* _WORK ORDER_
Could you please transcribe the data exactly, without the pictures?
*** Opening of RECORDS FOR THIS EXERCISE ***
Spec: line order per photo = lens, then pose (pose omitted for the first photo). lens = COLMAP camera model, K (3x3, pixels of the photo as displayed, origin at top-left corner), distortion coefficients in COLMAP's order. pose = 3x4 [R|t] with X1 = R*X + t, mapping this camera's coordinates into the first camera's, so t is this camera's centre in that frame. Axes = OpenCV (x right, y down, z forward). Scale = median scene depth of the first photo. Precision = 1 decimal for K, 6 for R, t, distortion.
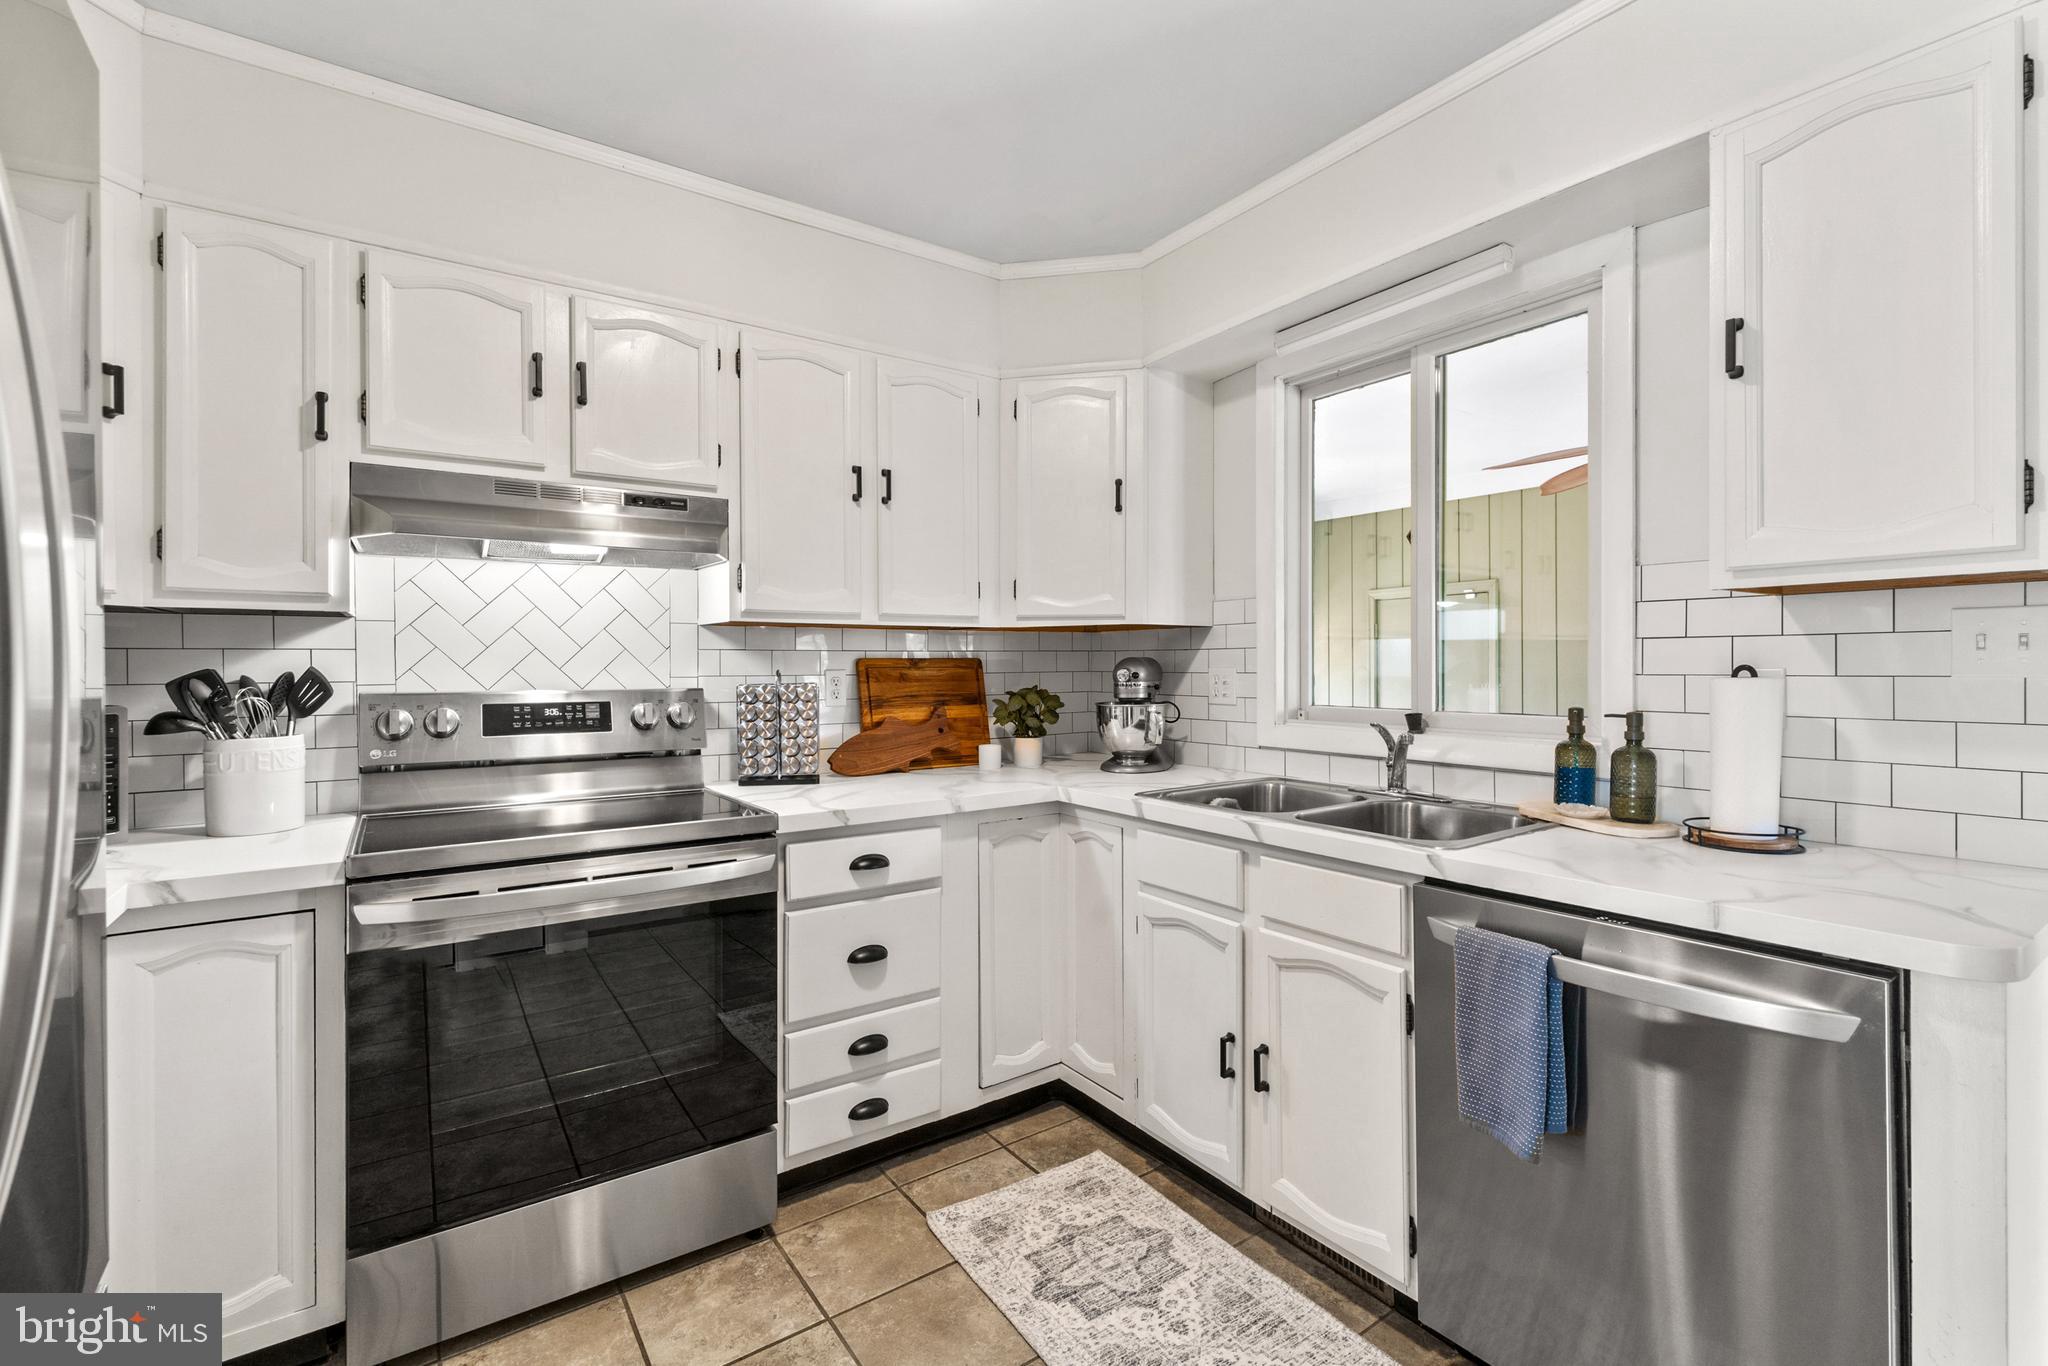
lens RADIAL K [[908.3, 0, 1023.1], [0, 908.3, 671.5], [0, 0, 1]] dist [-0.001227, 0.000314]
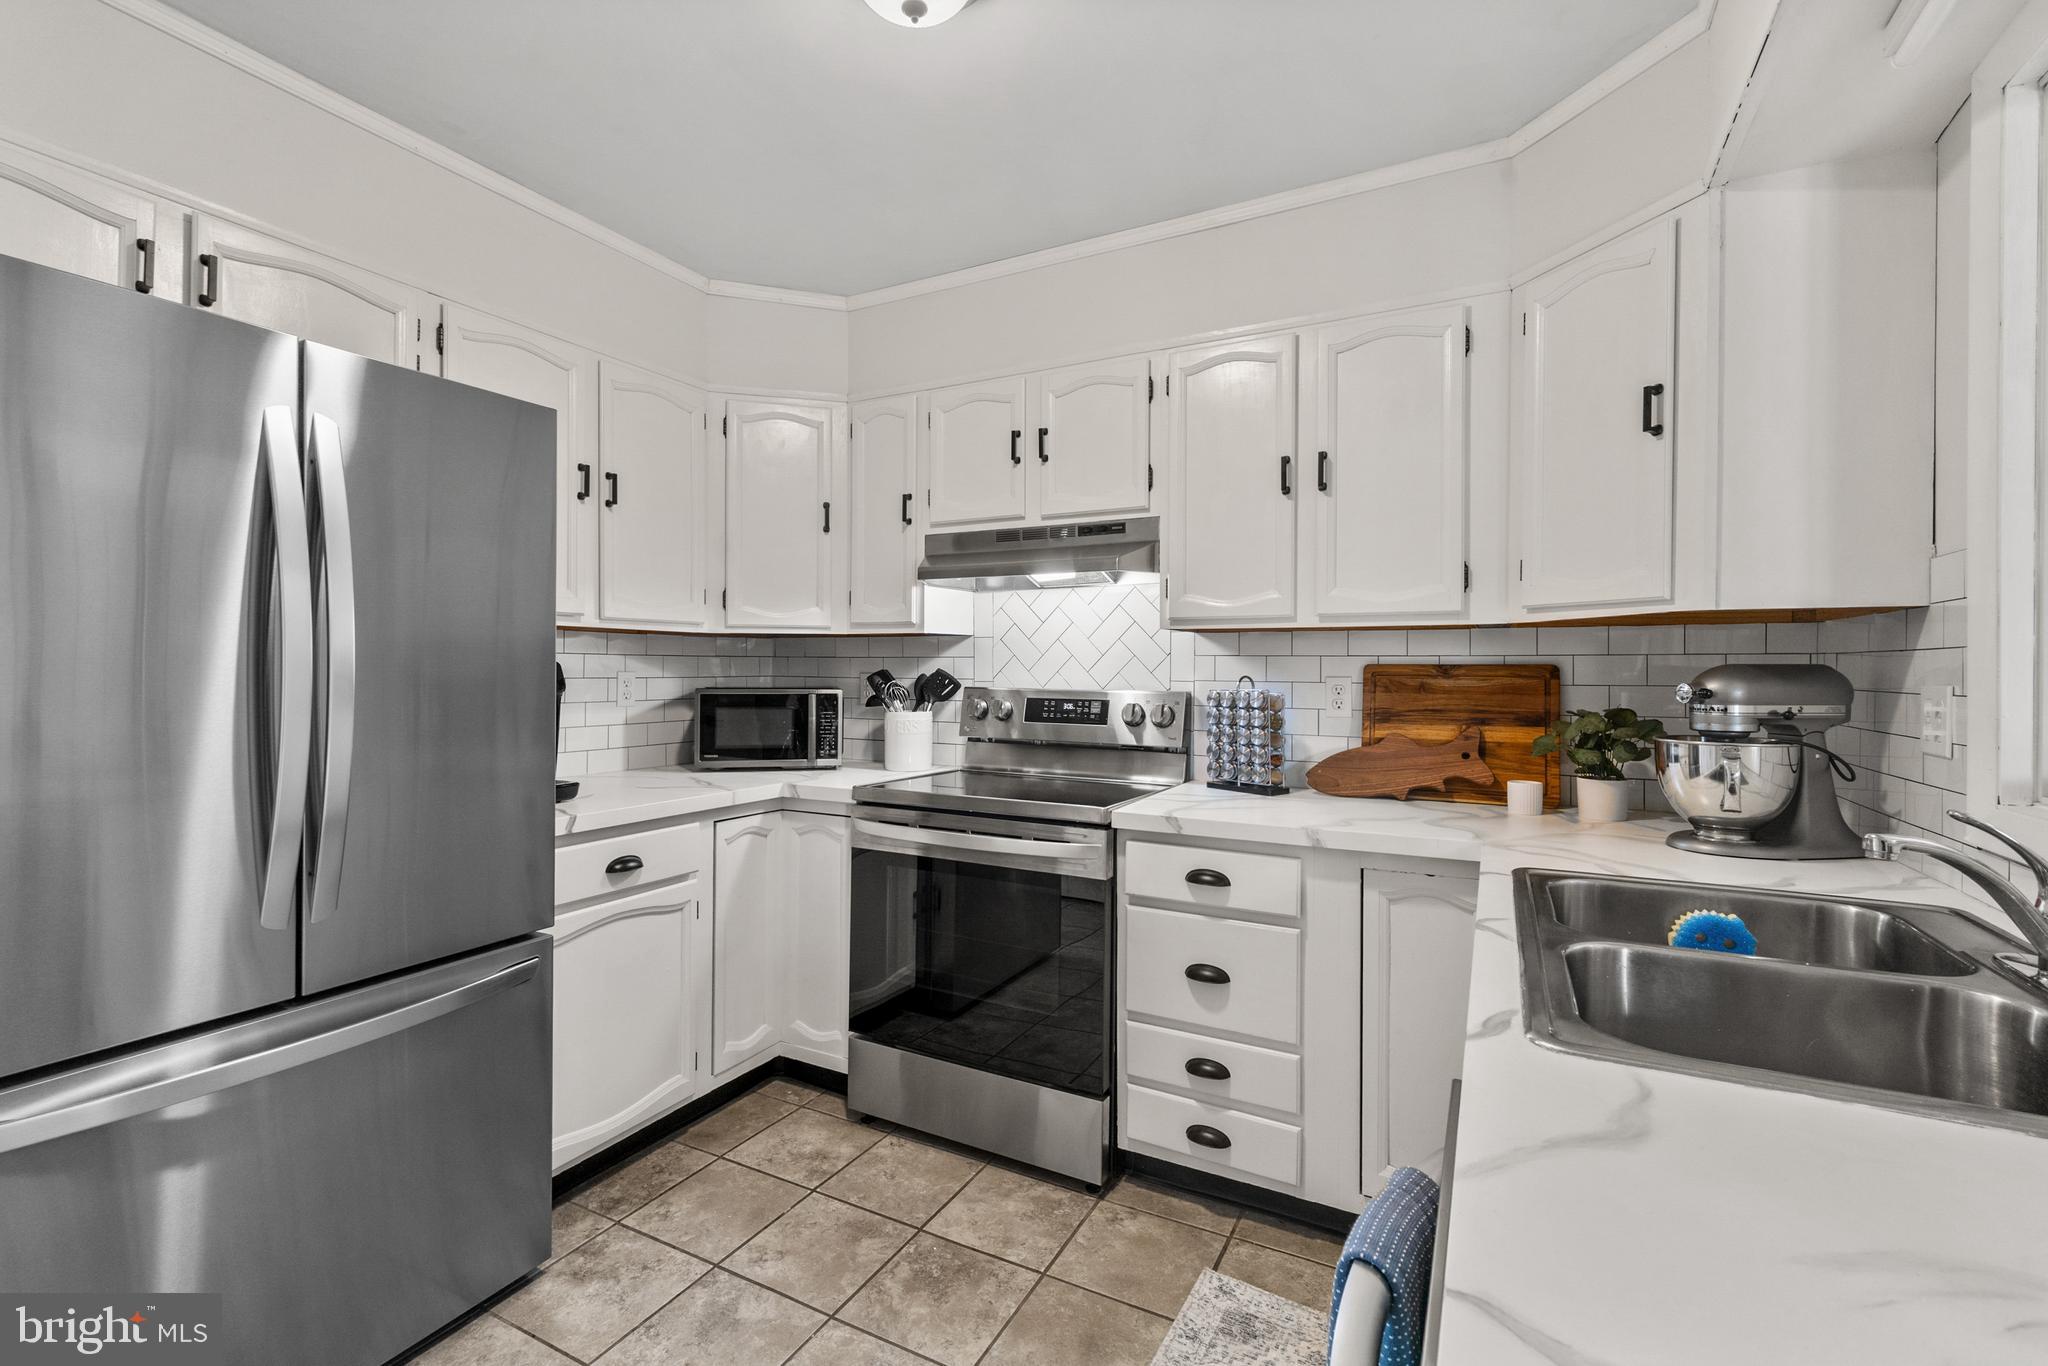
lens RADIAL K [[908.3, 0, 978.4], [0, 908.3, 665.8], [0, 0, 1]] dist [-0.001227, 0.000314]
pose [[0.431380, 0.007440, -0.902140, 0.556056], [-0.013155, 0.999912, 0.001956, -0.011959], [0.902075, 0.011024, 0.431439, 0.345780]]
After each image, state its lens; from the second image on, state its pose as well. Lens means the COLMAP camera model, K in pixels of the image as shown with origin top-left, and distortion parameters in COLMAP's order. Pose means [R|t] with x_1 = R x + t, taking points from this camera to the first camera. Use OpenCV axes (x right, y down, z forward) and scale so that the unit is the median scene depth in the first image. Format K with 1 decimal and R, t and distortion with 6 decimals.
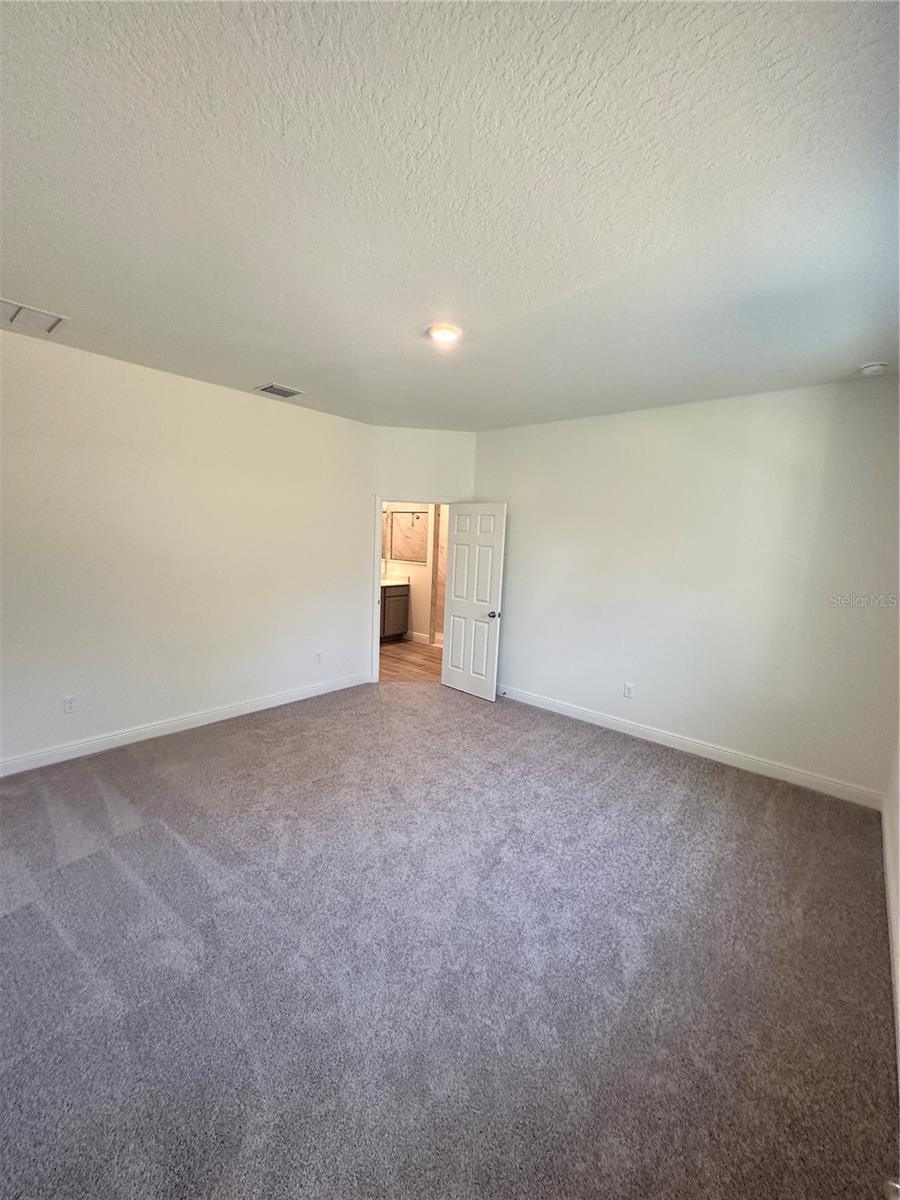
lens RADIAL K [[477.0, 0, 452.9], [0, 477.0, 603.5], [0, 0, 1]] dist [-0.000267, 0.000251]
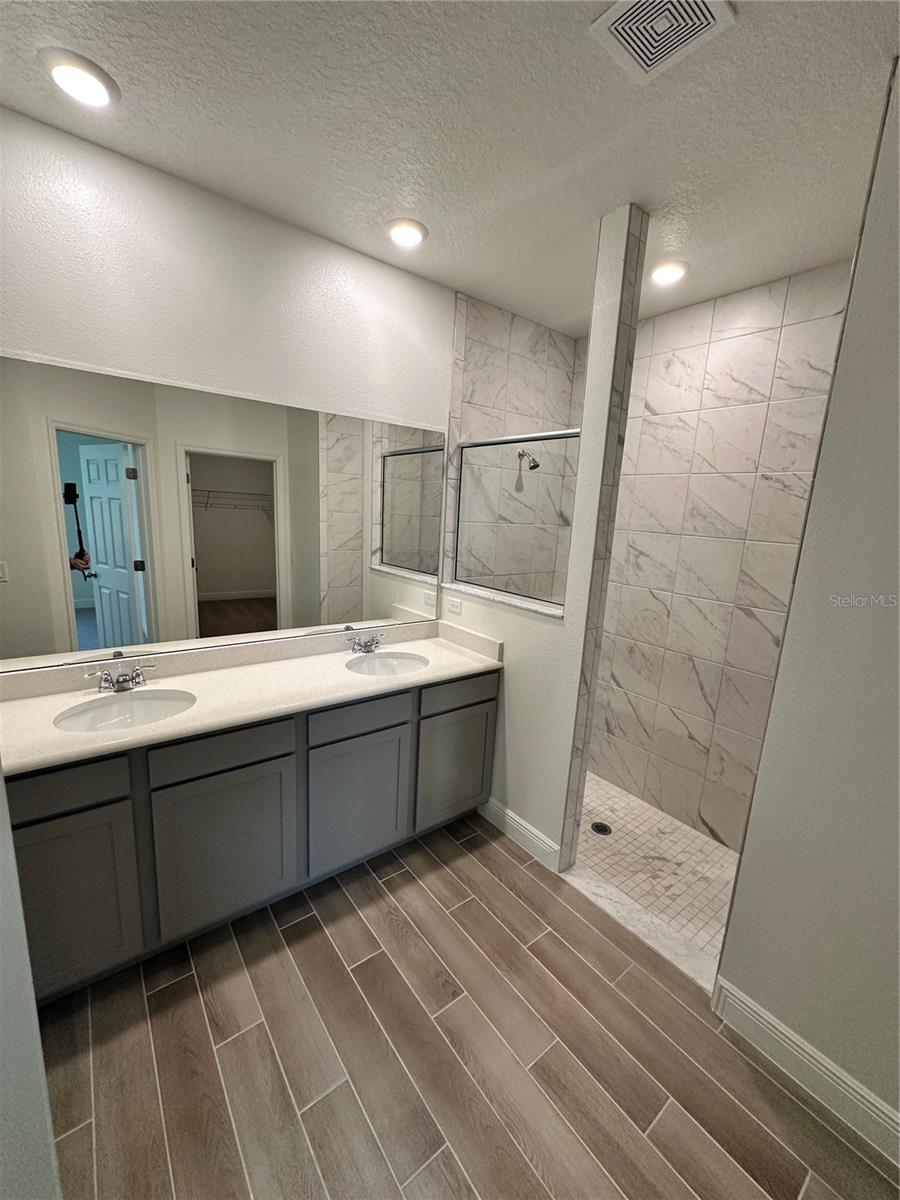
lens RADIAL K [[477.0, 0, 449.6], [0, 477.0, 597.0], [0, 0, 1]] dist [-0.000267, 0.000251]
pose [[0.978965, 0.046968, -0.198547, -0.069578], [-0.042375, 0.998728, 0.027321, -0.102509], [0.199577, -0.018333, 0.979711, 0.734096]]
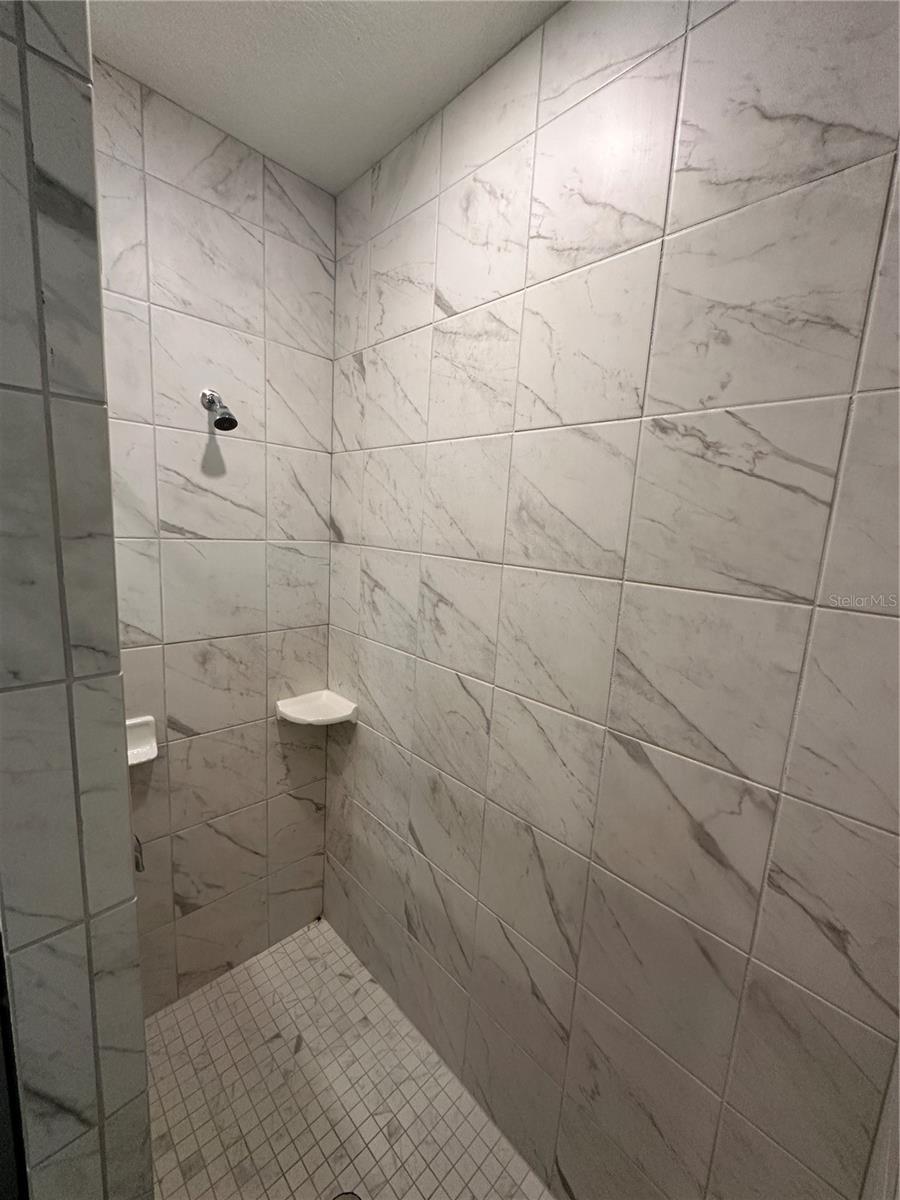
*** Close of RECORDS FOR THIS EXERCISE ***
* _RESULT FOR THIS TASK_
Spec: line order per photo = lens, then pose (pose omitted for the first photo). lens = COLMAP camera model, K (3x3, pixels of the photo as displayed, origin at top-left corner), distortion coefficients in COLMAP's order. pose = 3x4 [R|t] with X1 = R*X + t, mapping this camera's coordinates into the first camera's, so t is this camera's centre in that frame. Axes = OpenCV (x right, y down, z forward). Scale = median scene depth of the first photo. Precision = 1 decimal for K, 6 for R, t, distortion.
lens RADIAL K [[908.3, 0, 1023.1], [0, 908.3, 671.5], [0, 0, 1]] dist [-0.001227, 0.000314]
lens RADIAL K [[908.3, 0, 978.4], [0, 908.3, 665.8], [0, 0, 1]] dist [-0.001227, 0.000314]
pose [[0.431380, 0.007440, -0.902140, 0.556056], [-0.013155, 0.999912, 0.001956, -0.011959], [0.902075, 0.011024, 0.431439, 0.345780]]
After each image, state its lens; from the second image on, state its pose as well. Lens means the COLMAP camera model, K in pixels of the image as shown with origin top-left, and distortion parameters in COLMAP's order. Pose means [R|t] with x_1 = R x + t, taking points from this camera to the first camera. Use OpenCV axes (x right, y down, z forward) and scale so that the unit is the median scene depth in the first image. Format K with 1 decimal and R, t and distortion with 6 decimals.
lens RADIAL K [[477.0, 0, 452.9], [0, 477.0, 603.5], [0, 0, 1]] dist [-0.000267, 0.000251]
lens RADIAL K [[477.0, 0, 449.6], [0, 477.0, 597.0], [0, 0, 1]] dist [-0.000267, 0.000251]
pose [[0.978965, 0.046968, -0.198547, -0.069578], [-0.042375, 0.998728, 0.027321, -0.102509], [0.199577, -0.018333, 0.979711, 0.734096]]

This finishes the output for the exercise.